I also believe the source of the problem is that the Sun-Times has a conservative editorial POV, which doesn't float well in Chicago, a liberal bastion.
The problem with the Sun Times (other than it being a tabloid), is like 99.999% of all periodical publishing in the world, they essentially give their content away for free, or close to free, or even if they limited the amount of stories you can read, enough people do, repost them and you get the news and features anyway.
I truly don't understand a business model where you give your content away for free and expect to turn a profit. Even less, a business model where the content is produced by amateurs, comments from the man on the street and cell phone imagery.
I also don't understand a business model where you cut the talent, the equity out of your product and expect anyone to want to pay for it.
Publishing wants to keep one foot in the creek and one on shore with the expectation of staying dry. It makes no sense.
If you don't digitize it, or if you digitize and it takes a full subscription to use any of it, then the links die down and your content will become yours and yours alone to actually sell and make a profit.

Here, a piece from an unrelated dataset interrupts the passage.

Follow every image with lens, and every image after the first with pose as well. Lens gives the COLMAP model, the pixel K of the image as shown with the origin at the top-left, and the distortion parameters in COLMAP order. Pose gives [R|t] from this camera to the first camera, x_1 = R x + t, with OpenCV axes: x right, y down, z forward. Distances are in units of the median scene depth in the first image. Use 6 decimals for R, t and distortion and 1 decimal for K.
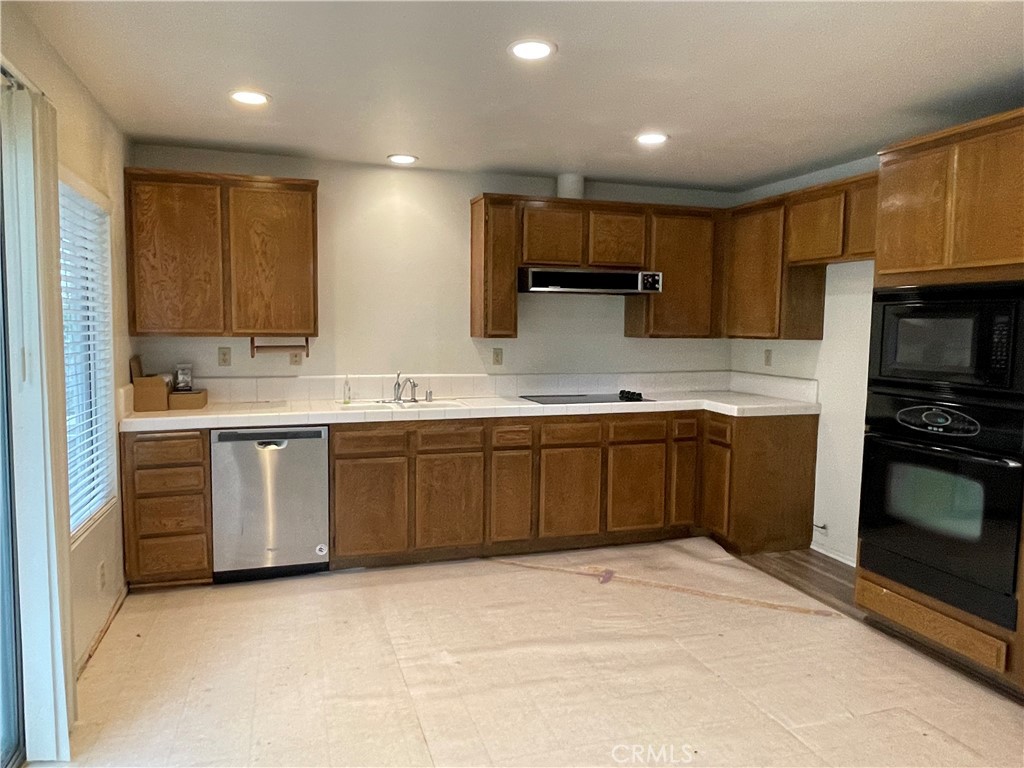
lens RADIAL K [[712.1, 0, 506.9], [0, 712.1, 385.0], [0, 0, 1]] dist [0.004294, -0.007254]
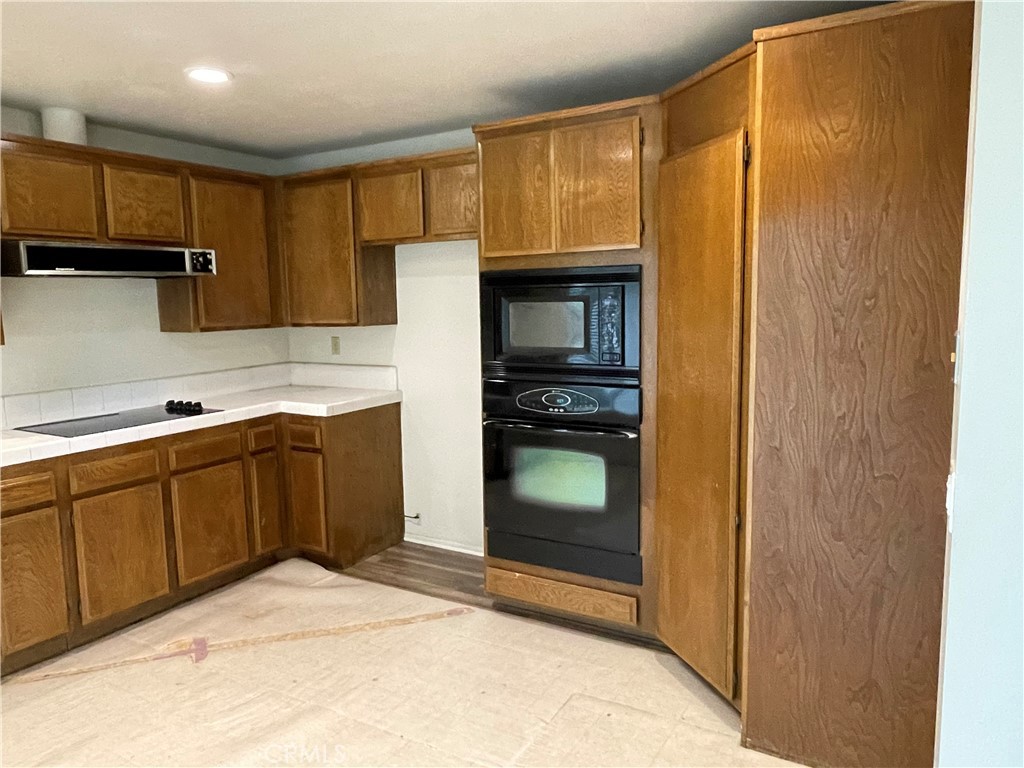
lens RADIAL K [[712.1, 0, 520.9], [0, 712.1, 378.9], [0, 0, 1]] dist [0.004294, -0.007254]
pose [[0.742608, -0.102770, 0.661794, -0.075014], [0.087058, 0.994585, 0.056760, -0.030992], [-0.664044, 0.015464, 0.747534, 0.183112]]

http://online.wsj.com/article/SB10001424127887323830404578141561687144972.html#articleTabs%3DvideoMusic, traditional TV, publishing have all rushed to enable a world of for "free" or reduced priced content for the web, thinking that someday somebody might pay them serious money.
That's not a business model for growth.
The advertising world knows that analog dollars once into the digital domain equates to pennies.
I think the only traditional "network" head that understands how to turn a profit today is Les Moonves of CBS.
A long time ago he changed the thought that CBS was an old line network, moved to a content provider and he's dead set on not making a profit from his content.